We kept going toward the inlet section because this is what I needed to see. A few years back, I worked in neighboring Absecon for a while. When time allowed, I would the take the mile ride on Rt. 30 into AC and have my lunch break up on the inlet boardwalk and sea watch. It was a stressful job and this was my release. This portion of the boardwalk, away from the casinos, restaurants, amusement piers, and upscale shopping malls, belonged to the people. It was where residents went to fish, to walk and socialize. It seemed that everybody knew everybody else. I went often enough that an occasional familiar face would smile and say “hey, what's for lunch today?”

My former favorite lunch spot.
I had seen video footage of the “1/4 mile portion of the AC boardwalk that was swallowed by Sandy” and had to see for myself if it was the section I became so fond of. It was. As we crossed over Atlantic Ave., beach sand had been plowed to the sides and straight ahead the beach was empty with nothing left but a few pilings and ocean. People were mulling around the smashed dunes and water’s edge. No socializing or friendly chatter, just a realization that a piece of their life had been claimed by a force so strong that cement columns were reduced to rubble. 

"My father and sons fished here almost every Saturday for the past several years" said one woman turning  her collar up to ward off the cold wind. "With everything else that's been damaged, this will probably be the last thing they fix."  And sadly, she's right. The casino workers, firemen, bus drivers and school employees will have to wait their turn in a very long line.

Red tag on door - "Uninhabitable"
Over another bridge and onto Brigantine Island led us to more devastation and amazement. Vicious winds whipped around the end of the island at the sea wall rendering million dollar homes tagged with red signs reading "inhabitable". Boats, once docked in marinas, now littered the streets, sometimes miles away from where they belonged.  

On the bay side, are year round residential communities where some homes looked untouched and others lost almost everything.

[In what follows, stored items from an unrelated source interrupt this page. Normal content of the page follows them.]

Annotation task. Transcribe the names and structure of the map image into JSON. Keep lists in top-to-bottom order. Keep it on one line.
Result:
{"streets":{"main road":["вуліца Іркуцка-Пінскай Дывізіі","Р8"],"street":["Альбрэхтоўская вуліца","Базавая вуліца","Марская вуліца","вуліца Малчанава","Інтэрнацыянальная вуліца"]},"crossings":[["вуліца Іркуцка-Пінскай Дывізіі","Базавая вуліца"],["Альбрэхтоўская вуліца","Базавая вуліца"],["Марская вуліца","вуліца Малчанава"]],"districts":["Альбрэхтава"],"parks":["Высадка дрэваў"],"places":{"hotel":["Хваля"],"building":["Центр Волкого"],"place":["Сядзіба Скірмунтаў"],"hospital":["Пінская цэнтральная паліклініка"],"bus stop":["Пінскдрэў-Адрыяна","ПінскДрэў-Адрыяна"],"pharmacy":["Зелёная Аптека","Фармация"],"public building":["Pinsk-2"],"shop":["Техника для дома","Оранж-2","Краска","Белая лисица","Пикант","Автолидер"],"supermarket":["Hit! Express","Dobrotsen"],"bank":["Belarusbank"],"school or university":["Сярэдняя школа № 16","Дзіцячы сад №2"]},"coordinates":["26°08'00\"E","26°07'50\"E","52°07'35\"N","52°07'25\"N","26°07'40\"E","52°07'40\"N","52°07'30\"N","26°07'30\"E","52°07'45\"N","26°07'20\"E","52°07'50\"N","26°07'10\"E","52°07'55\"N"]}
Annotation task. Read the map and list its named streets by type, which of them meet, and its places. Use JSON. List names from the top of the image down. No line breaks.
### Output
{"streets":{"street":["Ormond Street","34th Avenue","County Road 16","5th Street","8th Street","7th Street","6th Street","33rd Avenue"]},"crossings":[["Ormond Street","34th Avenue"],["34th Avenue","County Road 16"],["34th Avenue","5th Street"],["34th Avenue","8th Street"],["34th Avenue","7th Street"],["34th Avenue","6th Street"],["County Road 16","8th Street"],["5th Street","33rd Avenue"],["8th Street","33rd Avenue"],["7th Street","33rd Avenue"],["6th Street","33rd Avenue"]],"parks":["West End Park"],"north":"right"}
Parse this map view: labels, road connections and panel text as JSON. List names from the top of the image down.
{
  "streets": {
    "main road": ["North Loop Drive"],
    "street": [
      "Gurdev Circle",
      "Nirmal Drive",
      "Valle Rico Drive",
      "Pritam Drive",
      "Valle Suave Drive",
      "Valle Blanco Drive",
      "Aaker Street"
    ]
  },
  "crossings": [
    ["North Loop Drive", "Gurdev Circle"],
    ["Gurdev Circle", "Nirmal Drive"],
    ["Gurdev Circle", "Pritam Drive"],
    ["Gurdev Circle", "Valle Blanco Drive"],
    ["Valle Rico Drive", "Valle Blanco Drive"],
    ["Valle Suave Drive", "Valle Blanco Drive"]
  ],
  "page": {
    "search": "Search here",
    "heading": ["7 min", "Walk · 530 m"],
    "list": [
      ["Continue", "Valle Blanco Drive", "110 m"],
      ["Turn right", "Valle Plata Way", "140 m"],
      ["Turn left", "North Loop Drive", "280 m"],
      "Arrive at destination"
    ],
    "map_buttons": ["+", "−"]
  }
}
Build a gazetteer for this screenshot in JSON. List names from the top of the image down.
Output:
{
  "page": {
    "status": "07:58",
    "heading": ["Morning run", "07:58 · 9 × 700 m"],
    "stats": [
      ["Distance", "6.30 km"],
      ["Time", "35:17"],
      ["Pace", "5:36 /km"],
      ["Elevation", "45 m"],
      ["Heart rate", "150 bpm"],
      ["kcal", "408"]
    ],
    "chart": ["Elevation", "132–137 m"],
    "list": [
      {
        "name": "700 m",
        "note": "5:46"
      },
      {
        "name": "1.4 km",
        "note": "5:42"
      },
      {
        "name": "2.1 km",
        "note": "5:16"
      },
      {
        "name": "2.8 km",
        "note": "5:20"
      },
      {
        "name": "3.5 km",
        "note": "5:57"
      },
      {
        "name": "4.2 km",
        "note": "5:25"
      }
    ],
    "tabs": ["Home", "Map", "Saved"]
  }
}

Streets lined with indoor and outdoor furniture made some road impassable.

It goes without saying that the entire New Jersey coastline has forever been altered. It will take much time, money and effort to right the wrong that Sandy has inflicted on us. Some things may never be right again. Seaside Heights where I spent many Saturdays during my teen years, putting quarters down to spin the wheels or eating sausage and pepper sandwiches, is in ruins. It is hard to imagine where to even begin the cleanup. 

President comforts a Brigantine resident.
It is now one week later and I think of the thousands still in shelters, or living without power or heat on this cold November day. If you are reading this warm, dry and in your own home, then make the effort to help those that are not. Blankets, coats, underwear and food are in much need. Compassion is the first step toward getting our neighbors back into their homes and the first brick in rebuilding our shores. Step by step. Brick by brick. Board by board...we'll get there!